The Center for the Treatment and Prevention of Atherosclerosis at the Hadassah Medical Organization’s Heart Institute leads Israel’s effort to identify and treat families with high levels of cholesterol in their blood stream.
Known as Familial Hypercholesterolemia (FH), the condition is a result of one of the most common genetic disorders. Carriers of the FH mutation have a six times higher risk than the general public of developing early onset coronary artery disease and experiencing sudden death. It is estimated that 1 in 300 people has FH. Of patients with premature coronary disease, 1 in 20 has FH. Because this disorder is inherited in an autosomal dominant fashion, one defective gene inherited from either parent is enough to lead to high cholesterol.

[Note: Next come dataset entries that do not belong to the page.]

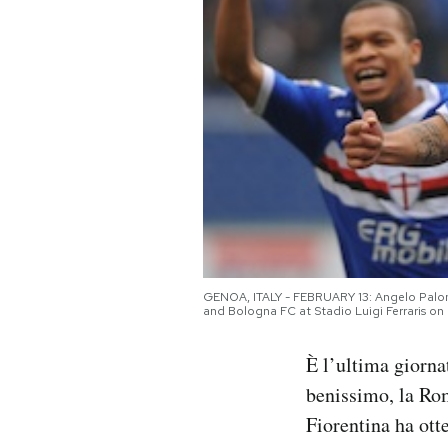
PODCAST
NEWSLETTER
I MIEI PREFERITI
SHOP
GENOA, ITALY - FEBRUARY 13: Angelo Palom
CALENDARIO
and Bologna FC at Stadio Luigi Ferraris on
È l’ultima giorn
AREA PERSONALE
benissimo, la Rom
Area Personale
Fiorentina ha ott
Newsletter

The FH mutation translates into a defect in the body’s ability to clear low-density lipoprotein cholesterol (LDL-C)—the “bad” cholesterol. Most commonly, the defect is in the LDL-C receptor of the liver cells. Normally, this receptor attaches to the LDL-C particles in the blood, enabling the body to excrete these particles through the liver into the bile. In cells with defective LDL receptors, this normal process is inefficient, resulting in high plasma levels of LDL-C. The LDL then accumulates in blood vessels and causes atherosclerotic disease (narrowing of the arteries due to a buildup of plaque).
Because FH is associated with significant risk, it is important to make the diagnosis in a timely fashion and initiate treatment.
Recently, a research team at Hadassah’s Heart Institute tested families suspected of being FH carriers, using the newest DNA sequencing technologies. The researchers identified four previously unknown mutations--three in the Jewish population and one in a large Druze family. Results of this analysis were published in the prestigious " medical journal, Atherosclerosis, in 2017.
Understanding FH mutations has changed considerably over the past 20 years, both because of immigration patterns and access to newer technologies to identify mutations. Researchers identify what is called a “Founder Effect,” which occurs when a group becomes separated from the general population, and remains isolated. This can lead to a high incidence of what are normally unusual diseases in that population, as the genetic mutations of the “founders” of the population spread into the next generations. Founder effects have been identified in many populations in Israel. In the Ashkenazi Jewish population, founder effects date back to the 14th century. Two decades ago, the Hadassah lipid team reported a series of genes that were responsible for a large percentage of the FH in Israel. They screened 192 families and found 15 different mutations. The FH patients harboring these 15 mutations originated from 10 countries (Hungary, Iraq, Israel, Lebanon, Lithuania, Morocco, Poland, Romania, Russia, and Syria).
The Hadassah laboratories have been, and continue to be, leaders in this field, as its researchers work on new strategies to improve early screening. In addition, plans are underway to further explore these new mutations to see if any of them provide clues as to how to prevent and treat atherosclerotic disease.